ASSIGNMENT: Print the records exactly as written, and let no picture into the answer.

>>

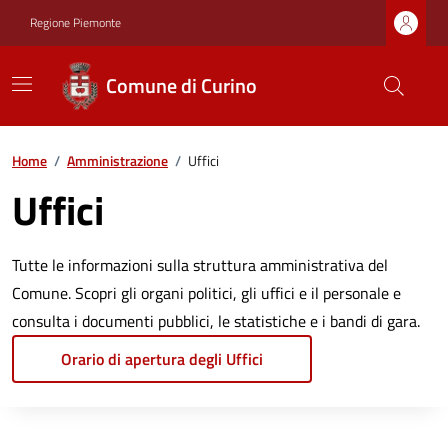
Regione Piemonte
Comune di Curino
Home
/
Amministrazione
/
Uffici
Uffici
Tutte le informazioni sulla struttura amministrativa del
Comune. Scopri gli organi politici, gli uffici e il personale e
consulta i documenti pubblici, le statistiche e i bandi di gara.
Orario di apertura degli Uffici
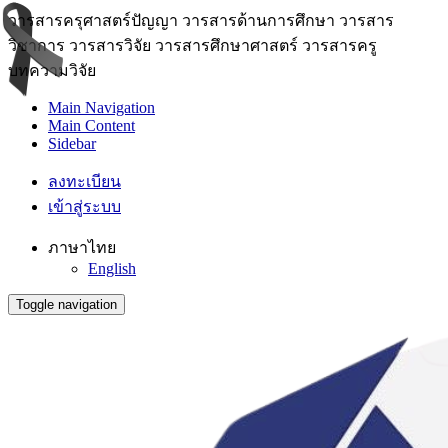
วารสารครุศาสตร์ปัญญา วารสารด้านการศึกษา วารสาร
วิชาการ วารสารวิจัย วารสารศึกษาศาสตร์ วารสารครู
บทความวิจัย
Main Navigation
Main Content
Sidebar
ลงทะเบียน
เข้าสู่ระบบ
ภาษาไทย
English
Toggle navigation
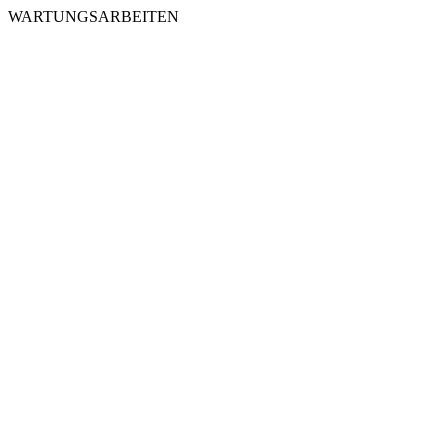
WARTUNGSARBEITEN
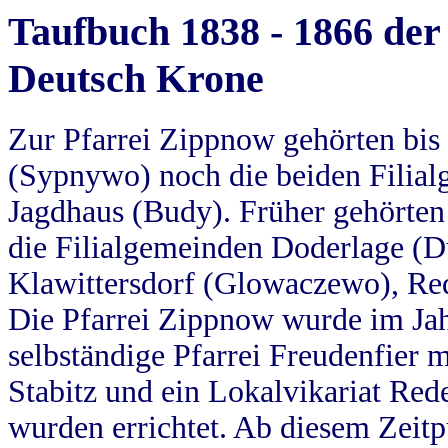
Taufbuch 1838 - 1866 der
Deutsch Krone
Zur Pfarrei Zippnow gehörten bi
(Sypnywo) noch die beiden Filial
Jagdhaus (Budy). Früher gehörten 
die Filialgemeinden Doderlage (D
Klawittersdorf (Glowaczewo), Red
Die Pfarrei Zippnow wurde im Jah
selbständige Pfarrei Freudenfier m
Stabitz und ein Lokalvikariat Red
wurden errichtet. Ab diesem Zeitp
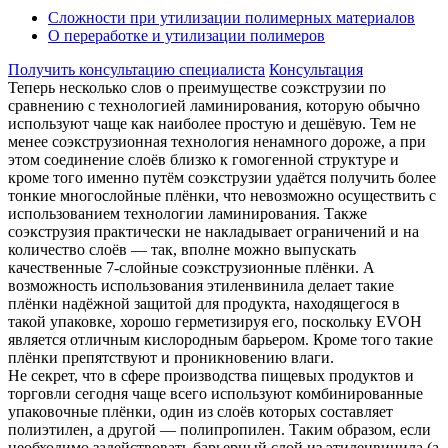
Сложности при утилизации полимерных материалов
О переработке и утилизации полимеров
Получить консультацию специалиста
Консультация
Теперь несколько слов о преимуществе соэкструзии по
сравнению с технологией ламинирования, которую обычно
используют чаще как наиболее простую и дешёвую. Тем не
менее соэкструзионная технология ненамного дороже, а при
этом соединение слоёв близко к гомогенной структуре и
кроме того именно путём соэкструзии удаётся получить более
тонкие многослойные плёнки, что невозможно осуществить с
использованием технологии ламинирования. Также
соэкструзия практически не накладывает ограничений и на
количество слоёв — так, вполне можно выпускать
качественные 7-слойные соэкструзионные плёнки. А
возможность использования этиленвинила делает такие
плёнки надёжной защитой для продукта, находящегося в
такой упаковке, хорошо герметизируя его, поскольку EVOH
является отличным кислородным барьером. Кроме того такие
плёнки препятствуют и проникновению влаги.
Не секрет, что в сфере производства пищевых продуктов и
торговли сегодня чаще всего используют комбинированные
упаковочные плёнки, один из слоёв которых составляет
полиэтилен, а другой — полипропилен. Таким образом, если
необходимо задействовать барьерный слой из этиленвинила (а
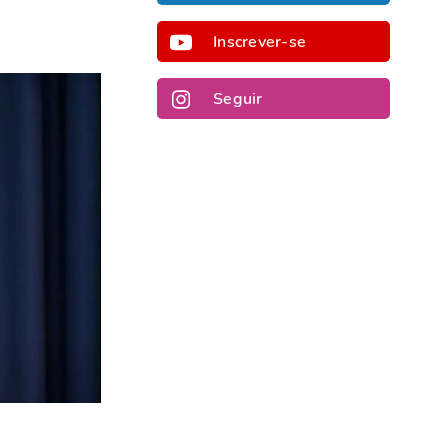
Inscrever-se
Seguir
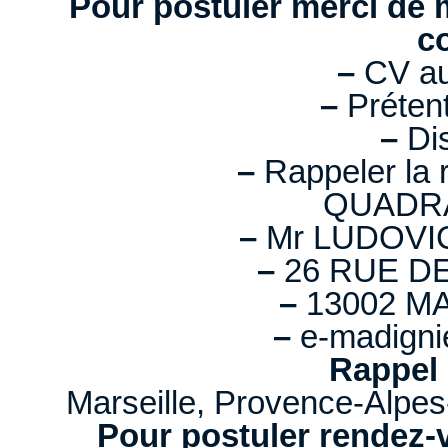
Pour postuler merci de m
c
–
CV au
–
Prétent
–
Dis
–
Rappeler la
QUADR
–
Mr LUDOVI
–
26 RUE D
–
13002 MA
–
e-madigni
Rappel 
Marseille, Provence-Alpe
Pour postuler rendez-v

<<

FINAL ANSWER:
Regione Piemonte
Comune di Curino
Home
/
Amministrazione
/
Uffici
Uffici
Tutte le informazioni sulla struttura amministrativa del
Comune. Scopri gli organi politici, gli uffici e il personale e
consulta i documenti pubblici, le statistiche e i bandi di gara.
Orario di apertura degli Uffici
วารสารครุศาสตร์ปัญญา วารสารด้านการศึกษา วารสาร
วิชาการ วารสารวิจัย วารสารศึกษาศาสตร์ วารสารครู
บทความวิจัย
Main Navigation
Main Content
Sidebar
ลงทะเบียน
เข้าสู่ระบบ
ภาษาไทย
English
Toggle navigation
WARTUNGSARBEITEN
Taufbuch 1838 - 1866 der
Deutsch Krone
Zur Pfarrei Zippnow gehörten bi
(Sypnywo) noch die beiden Filial
Jagdhaus (Budy). Früher gehörten 
die Filialgemeinden Doderlage (D
Klawittersdorf (Glowaczewo), Red
Die Pfarrei Zippnow wurde im Jah
selbständige Pfarrei Freudenfier m
Stabitz und ein Lokalvikariat Red
wurden errichtet. Ab diesem Zeitp
Сложности при утилизации полимерных материалов
О переработке и утилизации полимеров
Получить консультацию специалиста
Консультация
Теперь несколько слов о преимуществе соэкструзии по
сравнению с технологией ламинирования, которую обычно
используют чаще как наиболее простую и дешёвую. Тем не
менее соэкструзионная технология ненамного дороже, а при
этом соединение слоёв близко к гомогенной структуре и
кроме того именно путём соэкструзии удаётся получить более
тонкие многослойные плёнки, что невозможно осуществить с
использованием технологии ламинирования. Также
соэкструзия практически не накладывает ограничений и на
количество слоёв — так, вполне можно выпускать
качественные 7-слойные соэкструзионные плёнки. А
возможность использования этиленвинила делает такие
плёнки надёжной защитой для продукта, находящегося в
такой упаковке, хорошо герметизируя его, поскольку EVOH
является отличным кислородным барьером. Кроме того такие
плёнки препятствуют и проникновению влаги.
Не секрет, что в сфере производства пищевых продуктов и
торговли сегодня чаще всего используют комбинированные
упаковочные плёнки, один из слоёв которых составляет
полиэтилен, а другой — полипропилен. Таким образом, если
необходимо задействовать барьерный слой из этиленвинила (а
Inscrever-se
Seguir
Pour postuler merci de m
c
–
CV au
–
Prétent
–
Dis
–
Rappeler la
QUADR
–
Mr LUDOVI
–
26 RUE D
–
13002 MA
–
e-madigni
Rappel 
Marseille, Provence-Alpe
Pour postuler rendez-v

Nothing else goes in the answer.